**Work task**
Whenever a line in the entries below contains "CROSS", copy that line.

========================================

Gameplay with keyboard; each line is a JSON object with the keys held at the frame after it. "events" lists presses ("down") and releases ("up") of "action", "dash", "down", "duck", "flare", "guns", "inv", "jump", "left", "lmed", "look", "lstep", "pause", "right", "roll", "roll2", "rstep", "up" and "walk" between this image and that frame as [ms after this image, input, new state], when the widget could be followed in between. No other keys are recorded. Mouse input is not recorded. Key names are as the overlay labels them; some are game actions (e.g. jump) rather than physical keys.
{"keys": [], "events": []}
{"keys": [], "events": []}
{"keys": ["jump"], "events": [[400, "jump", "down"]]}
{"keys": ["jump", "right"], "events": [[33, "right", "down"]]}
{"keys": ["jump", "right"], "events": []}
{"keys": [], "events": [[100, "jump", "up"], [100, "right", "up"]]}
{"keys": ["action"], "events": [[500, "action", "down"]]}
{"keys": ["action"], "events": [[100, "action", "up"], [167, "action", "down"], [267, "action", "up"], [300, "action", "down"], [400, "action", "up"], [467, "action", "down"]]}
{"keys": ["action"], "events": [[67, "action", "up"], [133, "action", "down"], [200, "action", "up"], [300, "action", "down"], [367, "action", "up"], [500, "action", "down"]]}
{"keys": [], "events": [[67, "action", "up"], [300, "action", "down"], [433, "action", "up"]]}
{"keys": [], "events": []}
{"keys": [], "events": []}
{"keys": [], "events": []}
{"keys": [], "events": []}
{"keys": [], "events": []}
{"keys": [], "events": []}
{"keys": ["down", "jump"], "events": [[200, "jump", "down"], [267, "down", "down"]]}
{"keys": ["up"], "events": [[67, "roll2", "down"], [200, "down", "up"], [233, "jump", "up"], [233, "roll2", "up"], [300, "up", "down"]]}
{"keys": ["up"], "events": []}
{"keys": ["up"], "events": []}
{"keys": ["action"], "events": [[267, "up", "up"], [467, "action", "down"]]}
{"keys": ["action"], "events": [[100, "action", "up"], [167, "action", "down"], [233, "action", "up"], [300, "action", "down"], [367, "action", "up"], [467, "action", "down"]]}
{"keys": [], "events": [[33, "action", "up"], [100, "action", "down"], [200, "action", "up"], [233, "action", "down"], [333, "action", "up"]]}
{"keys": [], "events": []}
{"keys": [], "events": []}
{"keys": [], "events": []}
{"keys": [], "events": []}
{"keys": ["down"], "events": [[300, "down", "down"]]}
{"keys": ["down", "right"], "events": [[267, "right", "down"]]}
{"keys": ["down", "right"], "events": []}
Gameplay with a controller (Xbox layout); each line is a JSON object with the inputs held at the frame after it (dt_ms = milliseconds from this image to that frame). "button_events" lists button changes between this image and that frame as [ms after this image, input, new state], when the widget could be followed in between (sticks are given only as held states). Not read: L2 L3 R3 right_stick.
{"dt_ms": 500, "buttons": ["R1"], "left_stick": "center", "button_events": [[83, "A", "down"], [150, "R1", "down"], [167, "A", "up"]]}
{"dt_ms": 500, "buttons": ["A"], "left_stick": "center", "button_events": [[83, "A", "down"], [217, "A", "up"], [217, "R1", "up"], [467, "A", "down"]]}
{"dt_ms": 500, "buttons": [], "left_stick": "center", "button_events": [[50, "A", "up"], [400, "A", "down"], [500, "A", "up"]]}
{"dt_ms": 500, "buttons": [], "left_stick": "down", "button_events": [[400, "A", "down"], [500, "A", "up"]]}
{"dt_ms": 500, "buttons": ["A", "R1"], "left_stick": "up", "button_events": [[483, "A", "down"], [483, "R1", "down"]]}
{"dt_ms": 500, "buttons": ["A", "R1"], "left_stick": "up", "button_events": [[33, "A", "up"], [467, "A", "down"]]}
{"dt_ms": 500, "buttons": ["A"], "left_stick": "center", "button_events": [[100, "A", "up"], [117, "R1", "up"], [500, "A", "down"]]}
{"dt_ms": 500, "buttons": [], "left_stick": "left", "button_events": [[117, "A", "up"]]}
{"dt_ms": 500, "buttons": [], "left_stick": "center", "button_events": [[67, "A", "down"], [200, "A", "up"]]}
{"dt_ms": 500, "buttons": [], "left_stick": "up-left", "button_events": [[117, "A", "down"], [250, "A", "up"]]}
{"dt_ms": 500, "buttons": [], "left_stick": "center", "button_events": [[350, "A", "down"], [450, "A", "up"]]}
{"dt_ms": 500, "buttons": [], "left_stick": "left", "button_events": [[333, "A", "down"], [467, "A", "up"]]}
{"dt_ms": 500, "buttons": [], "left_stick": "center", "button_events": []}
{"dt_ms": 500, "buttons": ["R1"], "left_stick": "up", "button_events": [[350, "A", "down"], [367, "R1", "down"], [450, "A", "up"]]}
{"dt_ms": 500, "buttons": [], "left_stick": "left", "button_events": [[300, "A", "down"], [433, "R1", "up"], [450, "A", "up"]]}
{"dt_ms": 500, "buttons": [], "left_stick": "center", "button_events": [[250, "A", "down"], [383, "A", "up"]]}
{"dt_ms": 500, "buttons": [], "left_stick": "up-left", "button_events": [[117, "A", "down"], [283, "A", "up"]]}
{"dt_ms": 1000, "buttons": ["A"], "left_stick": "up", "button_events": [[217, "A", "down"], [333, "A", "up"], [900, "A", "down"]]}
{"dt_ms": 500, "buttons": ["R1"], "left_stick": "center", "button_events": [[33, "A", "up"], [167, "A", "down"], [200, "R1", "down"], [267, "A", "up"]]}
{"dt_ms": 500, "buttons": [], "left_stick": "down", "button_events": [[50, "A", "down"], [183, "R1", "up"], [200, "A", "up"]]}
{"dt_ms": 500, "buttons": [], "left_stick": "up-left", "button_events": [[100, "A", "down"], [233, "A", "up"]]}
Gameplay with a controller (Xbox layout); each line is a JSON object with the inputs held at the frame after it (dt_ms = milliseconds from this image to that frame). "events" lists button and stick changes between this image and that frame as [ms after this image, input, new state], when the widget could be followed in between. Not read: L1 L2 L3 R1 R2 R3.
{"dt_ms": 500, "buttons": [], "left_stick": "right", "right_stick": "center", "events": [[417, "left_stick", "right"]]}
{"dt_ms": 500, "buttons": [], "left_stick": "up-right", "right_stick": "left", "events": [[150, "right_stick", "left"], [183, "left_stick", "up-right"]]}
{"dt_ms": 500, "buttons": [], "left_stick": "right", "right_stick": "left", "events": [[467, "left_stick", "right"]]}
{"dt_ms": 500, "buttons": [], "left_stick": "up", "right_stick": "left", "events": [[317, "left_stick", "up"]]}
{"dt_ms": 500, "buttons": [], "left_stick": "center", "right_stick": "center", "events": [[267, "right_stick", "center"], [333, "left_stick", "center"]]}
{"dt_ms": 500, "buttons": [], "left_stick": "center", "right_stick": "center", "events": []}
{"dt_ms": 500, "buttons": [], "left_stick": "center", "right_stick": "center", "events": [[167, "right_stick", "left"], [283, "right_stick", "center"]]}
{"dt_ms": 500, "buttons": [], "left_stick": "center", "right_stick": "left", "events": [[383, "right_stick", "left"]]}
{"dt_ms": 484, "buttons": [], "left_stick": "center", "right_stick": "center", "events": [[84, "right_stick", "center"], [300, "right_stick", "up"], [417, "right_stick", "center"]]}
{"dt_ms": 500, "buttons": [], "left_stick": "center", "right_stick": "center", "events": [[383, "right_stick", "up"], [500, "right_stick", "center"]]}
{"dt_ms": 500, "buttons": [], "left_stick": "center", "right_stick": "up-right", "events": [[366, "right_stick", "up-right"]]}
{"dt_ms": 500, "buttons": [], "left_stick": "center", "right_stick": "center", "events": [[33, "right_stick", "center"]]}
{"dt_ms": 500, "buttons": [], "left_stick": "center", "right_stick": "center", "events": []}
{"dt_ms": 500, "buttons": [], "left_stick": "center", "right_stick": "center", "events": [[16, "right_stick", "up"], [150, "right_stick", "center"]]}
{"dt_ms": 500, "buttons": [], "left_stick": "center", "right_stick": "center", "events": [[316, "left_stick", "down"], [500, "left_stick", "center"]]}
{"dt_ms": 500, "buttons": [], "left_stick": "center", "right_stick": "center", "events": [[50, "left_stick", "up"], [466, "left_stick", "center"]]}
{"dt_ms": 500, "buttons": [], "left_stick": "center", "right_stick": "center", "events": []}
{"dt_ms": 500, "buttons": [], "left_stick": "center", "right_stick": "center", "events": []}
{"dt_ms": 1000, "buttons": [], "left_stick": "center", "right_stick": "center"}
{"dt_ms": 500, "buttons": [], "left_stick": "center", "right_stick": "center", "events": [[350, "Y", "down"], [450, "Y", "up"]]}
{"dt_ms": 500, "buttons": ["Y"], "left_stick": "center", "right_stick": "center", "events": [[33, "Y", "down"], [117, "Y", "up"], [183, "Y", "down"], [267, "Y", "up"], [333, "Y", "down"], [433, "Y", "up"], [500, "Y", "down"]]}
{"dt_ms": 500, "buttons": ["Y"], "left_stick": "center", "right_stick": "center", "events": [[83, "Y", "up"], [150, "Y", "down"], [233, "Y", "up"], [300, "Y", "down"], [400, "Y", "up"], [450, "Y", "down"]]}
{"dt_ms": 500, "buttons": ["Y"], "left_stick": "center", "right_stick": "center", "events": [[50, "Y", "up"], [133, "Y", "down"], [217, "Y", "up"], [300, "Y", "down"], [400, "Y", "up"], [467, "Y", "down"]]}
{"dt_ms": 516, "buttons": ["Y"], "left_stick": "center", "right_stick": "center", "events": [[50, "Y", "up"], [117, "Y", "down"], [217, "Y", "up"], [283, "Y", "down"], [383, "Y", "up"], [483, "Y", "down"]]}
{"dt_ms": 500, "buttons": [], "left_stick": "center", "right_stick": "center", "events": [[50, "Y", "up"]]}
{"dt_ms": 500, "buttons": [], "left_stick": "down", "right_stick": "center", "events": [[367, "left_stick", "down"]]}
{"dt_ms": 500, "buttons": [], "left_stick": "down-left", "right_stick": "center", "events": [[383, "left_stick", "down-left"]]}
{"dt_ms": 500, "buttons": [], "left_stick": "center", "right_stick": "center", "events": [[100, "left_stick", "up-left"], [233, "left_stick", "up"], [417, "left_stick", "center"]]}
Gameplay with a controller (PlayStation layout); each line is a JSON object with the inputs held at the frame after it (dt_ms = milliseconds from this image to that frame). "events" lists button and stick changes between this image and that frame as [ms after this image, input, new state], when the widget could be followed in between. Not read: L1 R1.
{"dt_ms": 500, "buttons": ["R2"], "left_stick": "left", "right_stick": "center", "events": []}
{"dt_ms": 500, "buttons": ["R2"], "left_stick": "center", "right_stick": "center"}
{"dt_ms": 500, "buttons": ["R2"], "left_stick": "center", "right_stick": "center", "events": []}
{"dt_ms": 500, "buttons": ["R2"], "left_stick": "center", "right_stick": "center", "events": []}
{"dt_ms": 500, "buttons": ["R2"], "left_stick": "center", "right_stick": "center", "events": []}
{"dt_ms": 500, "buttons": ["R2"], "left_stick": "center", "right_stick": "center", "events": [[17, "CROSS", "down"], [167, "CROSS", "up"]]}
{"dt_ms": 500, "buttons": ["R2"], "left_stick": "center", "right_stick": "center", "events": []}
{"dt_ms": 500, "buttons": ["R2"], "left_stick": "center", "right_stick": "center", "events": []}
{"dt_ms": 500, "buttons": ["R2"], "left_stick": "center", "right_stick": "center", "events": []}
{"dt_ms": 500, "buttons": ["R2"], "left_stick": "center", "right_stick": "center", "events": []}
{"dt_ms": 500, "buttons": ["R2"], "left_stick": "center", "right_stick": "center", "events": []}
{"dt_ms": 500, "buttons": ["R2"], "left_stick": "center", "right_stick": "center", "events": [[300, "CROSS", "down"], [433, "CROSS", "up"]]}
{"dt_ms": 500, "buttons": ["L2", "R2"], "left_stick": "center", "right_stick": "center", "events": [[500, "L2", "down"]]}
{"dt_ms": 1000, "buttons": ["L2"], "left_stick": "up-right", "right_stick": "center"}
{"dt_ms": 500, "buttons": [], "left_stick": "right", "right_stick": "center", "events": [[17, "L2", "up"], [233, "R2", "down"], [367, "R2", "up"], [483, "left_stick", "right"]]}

========================================

**Solution to this exercise**
{"dt_ms": 500, "buttons": ["R2"], "left_stick": "center", "right_stick": "center", "events": [[17, "CROSS", "down"], [167, "CROSS", "up"]]}
{"dt_ms": 500, "buttons": ["R2"], "left_stick": "center", "right_stick": "center", "events": [[300, "CROSS", "down"], [433, "CROSS", "up"]]}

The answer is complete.